* Task objective: Your answer should hold exactly the lines beginning with the one that contains "Using light weights" and ending with the last line of the material, both included. Leave every picture out.

-- Available data follows --

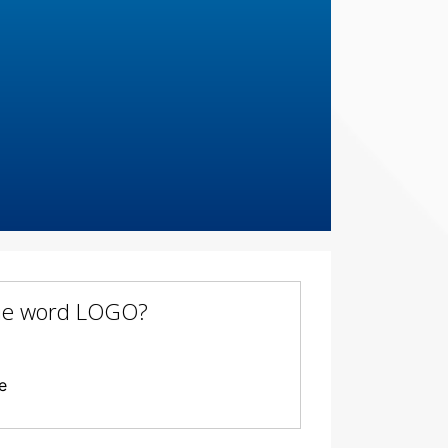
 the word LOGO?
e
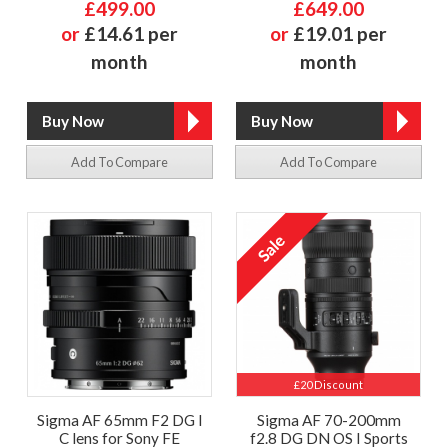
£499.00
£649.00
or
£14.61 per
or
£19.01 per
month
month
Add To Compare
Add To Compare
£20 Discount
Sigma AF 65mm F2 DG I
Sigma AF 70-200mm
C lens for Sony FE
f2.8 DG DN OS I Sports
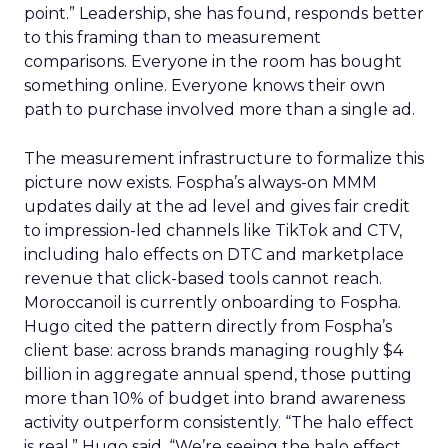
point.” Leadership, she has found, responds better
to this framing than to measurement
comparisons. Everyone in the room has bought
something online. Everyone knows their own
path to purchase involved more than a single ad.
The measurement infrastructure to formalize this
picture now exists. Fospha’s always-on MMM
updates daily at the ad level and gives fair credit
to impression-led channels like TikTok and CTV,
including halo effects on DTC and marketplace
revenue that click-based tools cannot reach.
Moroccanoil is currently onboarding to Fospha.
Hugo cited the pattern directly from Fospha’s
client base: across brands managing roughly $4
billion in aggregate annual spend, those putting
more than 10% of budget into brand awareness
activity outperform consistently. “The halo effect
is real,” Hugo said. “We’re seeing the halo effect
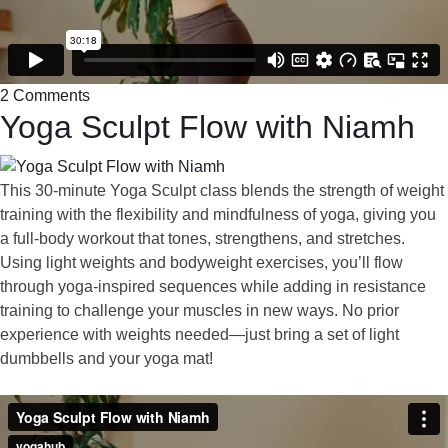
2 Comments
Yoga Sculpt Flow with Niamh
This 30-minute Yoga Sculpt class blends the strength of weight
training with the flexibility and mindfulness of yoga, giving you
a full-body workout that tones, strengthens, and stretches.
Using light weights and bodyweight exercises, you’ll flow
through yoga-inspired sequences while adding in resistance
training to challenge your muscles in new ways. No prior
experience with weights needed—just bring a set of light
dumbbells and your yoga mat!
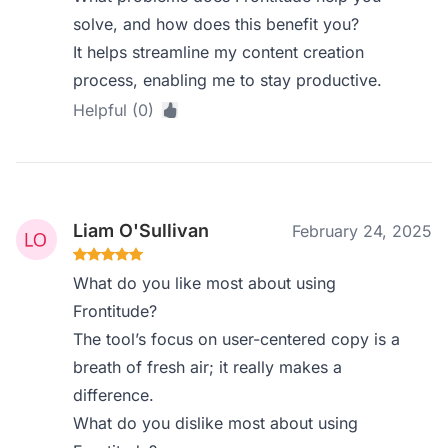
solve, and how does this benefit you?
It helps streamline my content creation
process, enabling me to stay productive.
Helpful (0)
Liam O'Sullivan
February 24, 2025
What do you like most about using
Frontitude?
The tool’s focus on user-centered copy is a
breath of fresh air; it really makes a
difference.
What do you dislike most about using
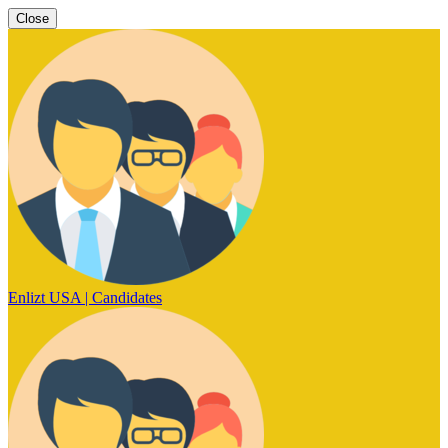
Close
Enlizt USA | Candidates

-- Available data concluded --

* Solution:
Using light weights and bodyweight exercises, you’ll flow
through yoga-inspired sequences while adding in resistance
training to challenge your muscles in new ways. No prior
experience with weights needed—just bring a set of light
dumbbells and your yoga mat!
solve, and how does this benefit you?
It helps streamline my content creation
process, enabling me to stay productive.
Helpful (0)
Liam O'Sullivan
February 24, 2025
What do you like most about using
Frontitude?
The tool’s focus on user-centered copy is a
breath of fresh air; it really makes a
difference.
What do you dislike most about using
Close
Enlizt USA | Candidates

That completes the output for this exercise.